Happy Victories Day
07.28.07
About this time of the year, almost every year, the Toronto papers fill up with complaints against naming a holiday in honour of John Graves Simcoe. The founder of the city that became Toronto (readers will be reminded) was an elitist and an imperialist. Why should he be honoured on the first Monday in August?
These complaints will trigger counter-resentments in the rest of the province, and the rest of Canada. Don’t those self-centred Torontonians realize that the Simcoe holiday stops at Steeles Avenue? In Ottawa, the first Monday in August is named for Colonel By. Elsewhere in the province, it carries no name at all, just the generic “Civic Holiday.”
In the rest of Canada, the first weekend in August goes by other names, just as generic: B. C. Day, Heritage Day in Alberta, New Brunswick Day and so on. Why not call it “Holiday Day” and be done with it?
Or better yet, why not give the day a real name to honour a true national achievement? Not just “heritage” generically, but the actual heritage of the actual Canadian people? Might there be something big and important that Canadians as a people did in early August that deserves celebration now and forever?
You’ve probably already guessed that I have an answer in mind.
Of all the experiences of the Canadian nation, none was more terrible and decisive than Canadian participation in the two great wars of the 20th century. This one small country mobilized more than 600,000 men in the First World War, one million in the Second. Almost 110,000 Canadians gave their lives; a quarter of a million suffered wounds. They won victories on land and sea—and by useful coincidence, perhaps the most important of those victories was won in the first week of August.
By the spring of 1918, Germany seemed to have won the war. Russia had surrendered. The full might of the German army could be concentrated against the Western allies. On March 21, the Germans launched a fearsome offensive, pushing through the British and French armies, reaching toward Paris.
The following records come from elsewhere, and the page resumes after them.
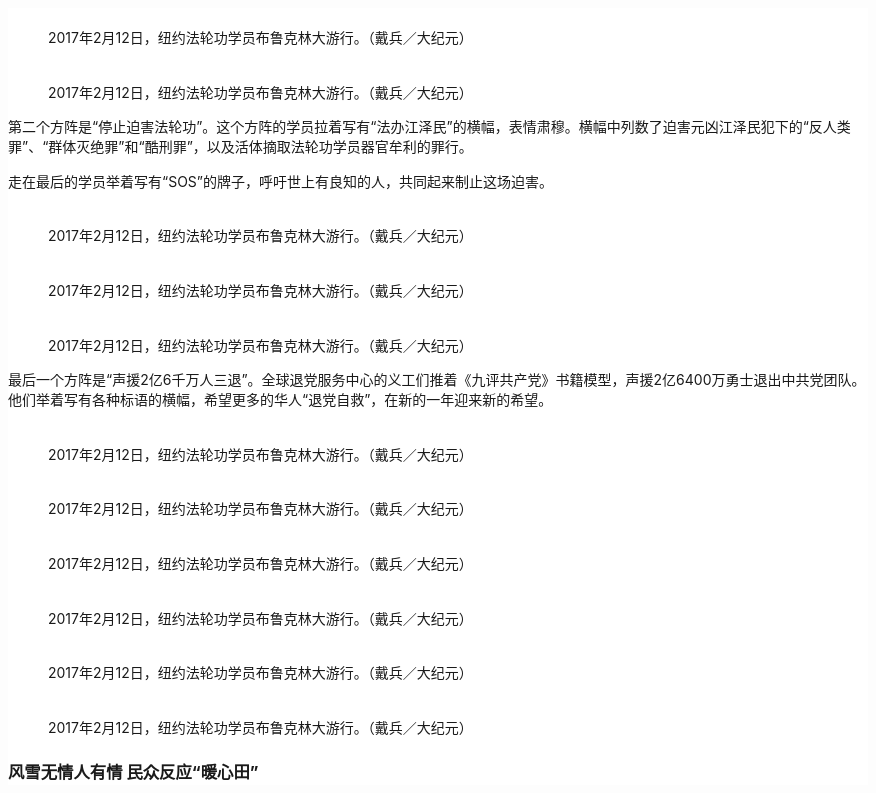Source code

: <figure id="attachment_8803528" aria-describedby="caption-attachment-8803528" style="width: 600px" class="wp-caption aligncenter"><a target="_blank" href="https://i.epochtimes.com/assets/uploads/2017/02/1702121530451973.jpg"><img class="size-large wp-image-8803528" title="" src="https://i.epochtimes.com/assets/uploads/2017/02/1702121530451973-600x400.jpg" alt="" width="600" b="400" /></a><figcaption id="caption-attachment-8803528" class="wp-caption-text">2017年2月12日，纽约法轮功学员布鲁克林大游行。（戴兵／大纪元）</figcaption></figure>
<figure id="attachment_8803529" aria-describedby="caption-attachment-8803529" style="width: 600px" class="wp-caption aligncenter"><a target="_blank" href="https://i.epochtimes.com/assets/uploads/2017/02/1702121530521973.jpg"><img class="size-large wp-image-8803529" title="" src="https://i.epochtimes.com/assets/uploads/2017/02/1702121530521973-600x400.jpg" alt="" width="600" b="400" /></a><figcaption id="caption-attachment-8803529" class="wp-caption-text">2017年2月12日，纽约法轮功学员布鲁克林大游行。（戴兵／大纪元）</figcaption></figure>
<p>第二个方阵是“停止迫害法轮功”。这个方阵的学员拉着写有“法办江泽民”的横幅，表情肃穆。横幅中列数了迫害元凶江泽民犯下的“反人类罪”、“群体灭绝罪”和“酷刑罪”，以及活体摘取法轮功学员器官牟利的罪行。</p>
<p>走在最后的学员举着写有“SOS”的牌子，呼吁世上有良知的人，共同起来制止这场迫害。</p>
<figure id="attachment_8803530" aria-describedby="caption-attachment-8803530" style="width: 600px" class="wp-caption aligncenter"><a target="_blank" href="https://i.epochtimes.com/assets/uploads/2017/02/1702121530581973.jpg"><img class="size-large wp-image-8803530" title="" src="https://i.epochtimes.com/assets/uploads/2017/02/1702121530581973-600x400.jpg" alt="" width="600" b="400" /></a><figcaption id="caption-attachment-8803530" class="wp-caption-text">2017年2月12日，纽约法轮功学员布鲁克林大游行。（戴兵／大纪元）</figcaption></figure>
<figure id="attachment_8803532" aria-describedby="caption-attachment-8803532" style="width: 600px" class="wp-caption aligncenter"><a target="_blank" href="https://i.epochtimes.com/assets/uploads/2017/02/1702121531271973.jpg"><img class="size-large wp-image-8803532" title="" src="https://i.epochtimes.com/assets/uploads/2017/02/1702121531271973-600x400.jpg" alt="" width="600" b="400" /></a><figcaption id="caption-attachment-8803532" class="wp-caption-text">2017年2月12日，纽约法轮功学员布鲁克林大游行。（戴兵／大纪元）</figcaption></figure>
<figure id="attachment_8803534" aria-describedby="caption-attachment-8803534" style="width: 600px" class="wp-caption aligncenter"><a target="_blank" href="https://i.epochtimes.com/assets/uploads/2017/02/1702121531471973.jpg"><img class="size-large wp-image-8803534" title="" src="https://i.epochtimes.com/assets/uploads/2017/02/1702121531471973-600x400.jpg" alt="" width="600" b="400" /></a><figcaption id="caption-attachment-8803534" class="wp-caption-text">2017年2月12日，纽约法轮功学员布鲁克林大游行。（戴兵／大纪元）</figcaption></figure>
<p>最后一个方阵是“声援2亿6千万人三退”。全球退党服务中心的义工们推着《九评共产党》书籍模型，声援2亿6400万勇士退出中共党团队。他们举着写有各种标语的横幅，希望更多的华人“退党自救”，在新的一年迎来新的希望。</p>
<figure id="attachment_8803535" aria-describedby="caption-attachment-8803535" style="width: 600px" class="wp-caption aligncenter"><a target="_blank" href="https://i.epochtimes.com/assets/uploads/2017/02/1702121531591973.jpg"><img class="size-large wp-image-8803535" title="" src="https://i.epochtimes.com/assets/uploads/2017/02/1702121531591973-600x400.jpg" alt="" width="600" b="400" /></a><figcaption id="caption-attachment-8803535" class="wp-caption-text">2017年2月12日，纽约法轮功学员布鲁克林大游行。（戴兵／大纪元）</figcaption></figure>
<figure id="attachment_8803536" aria-describedby="caption-attachment-8803536" style="width: 600px" class="wp-caption aligncenter"><a target="_blank" href="https://i.epochtimes.com/assets/uploads/2017/02/1702121532111973.jpg"><img class="size-large wp-image-8803536" title="" src="https://i.epochtimes.com/assets/uploads/2017/02/1702121532111973-600x400.jpg" alt="" width="600" b="400" /></a><figcaption id="caption-attachment-8803536" class="wp-caption-text">2017年2月12日，纽约法轮功学员布鲁克林大游行。（戴兵／大纪元）</figcaption></figure>
<figure id="attachment_8803537" aria-describedby="caption-attachment-8803537" style="width: 600px" class="wp-caption aligncenter"><a target="_blank" href="https://i.epochtimes.com/assets/uploads/2017/02/1702121532051973.jpg"><img class="size-large wp-image-8803537" title="" src="https://i.epochtimes.com/assets/uploads/2017/02/1702121532051973-600x400.jpg" alt="" width="600" b="400" /></a><figcaption id="caption-attachment-8803537" class="wp-caption-text">2017年2月12日，纽约法轮功学员布鲁克林大游行。（戴兵／大纪元）</figcaption></figure>
<figure id="attachment_8803538" aria-describedby="caption-attachment-8803538" style="width: 600px" class="wp-caption aligncenter"><a target="_blank" href="https://i.epochtimes.com/assets/uploads/2017/02/1702121532171973.jpg"><img class="size-large wp-image-8803538" title="" src="https://i.epochtimes.com/assets/uploads/2017/02/1702121532171973-600x400.jpg" alt="" width="600" b="400" /></a><figcaption id="caption-attachment-8803538" class="wp-caption-text">2017年2月12日，纽约法轮功学员布鲁克林大游行。（戴兵／大纪元）</figcaption></figure>
<figure id="attachment_8803540" aria-describedby="caption-attachment-8803540" style="width: 600px" class="wp-caption aligncenter"><a target="_blank" href="https://i.epochtimes.com/assets/uploads/2017/02/1702121532291973.jpg"><img class="size-large wp-image-8803540" title="" src="https://i.epochtimes.com/assets/uploads/2017/02/1702121532291973-600x400.jpg" alt="" width="600" b="400" /></a><figcaption id="caption-attachment-8803540" class="wp-caption-text">2017年2月12日，纽约法轮功学员布鲁克林大游行。（戴兵／大纪元）</figcaption></figure>
<figure id="attachment_8803541" aria-describedby="caption-attachment-8803541" style="width: 600px" class="wp-caption aligncenter"><a target="_blank" href="https://i.epochtimes.com/assets/uploads/2017/02/1702121532221973.jpg"><img class="size-large wp-image-8803541" title="" src="https://i.epochtimes.com/assets/uploads/2017/02/1702121532221973-600x400.jpg" alt="" width="600" b="400" /></a><figcaption id="caption-attachment-8803541" class="wp-caption-text">2017年2月12日，纽约法轮功学员布鲁克林大游行。（戴兵／大纪元）</figcaption></figure>
<h3><strong>风雪无情人有情 民众反应“暖心田”</strong></h3>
They came to a halt barely 75 miles from the capital.
Now the Allies hit back. And the troops chosen to lead the great counterattack were the three divisions of Arthur Currie’s Canadian Corps and the two divisions of the Australian Corps.
In the early morning of Aug. 8, 1918, the Canadians and Australians, massed just south of the River Somme, east of the city of Amiens, launched themselves at the German lines. For the first time on the western front, German troops broke and ran. The Canadians and Australians took thousands of prisoners. In a war where Allied gains had till then been measured in yards, they took eight miles in a single day. From Amiens till the Armistice, the advance never stopped. The German commander, Erich Ludendorff, later called Aug. 8, 1918, “the black day of the German army.”
Almost as soon as the war ended, the work of remembrance and commemoration began. Canadian cities and towns built cenotaphs and monuments. Schools held special assemblies. The date, November 11, was set aside as a special date of remembrance. They shall grow not old, as we that are left grow old: Age shall not weary them, nor the years condemn. At the going down of the sun and in the morning, we will remember them.
Even now, decades later, we still feel the pain of the human loss of those great conflicts. If anything, Canadians today emphasize loss even more than did Canadians in the immediate aftermath of war. See for example the CBC’s April, 2007, film The Great War. The Canadians who lived through those wars understood the stakes as well as the suffering; they experienced victory as well as loss. By slighting their triumphs, we abridge and impoverish our remembrance of their sacrifices.
Today, Canadians are waging another costly fight. The losses in Afghanistan do not begin to compare to those in Canada’s European wars, but they are painful enough: 66 fatalities to date. Yet recruiting has reached record heights, up 40% in 2007 over recruitment in 2006.
It is past time to honour these forces as fighters, and not just as casualties. Let’s replace Civic Holiday with genuine civic spirit, and dedicate the first Monday in August to Canada’s military victories past and present. We could call it “Amiens Day”—to prod Canadians to ask and discover what “Amiens” was and what their ancestors did there. Or, if that name seems to slight Vimy and Juno Beach and Kapyong and Panjwaii, perhaps simply, “Canadian Victories Day.”
At the very least, such a renaming will give newspaper columnists something better to write about than John Graves Simcoe’s derelictions of contemporary political correctness. At best, it will renew and preserve the memory of accomplishments Canadians once promised themselves never to forget.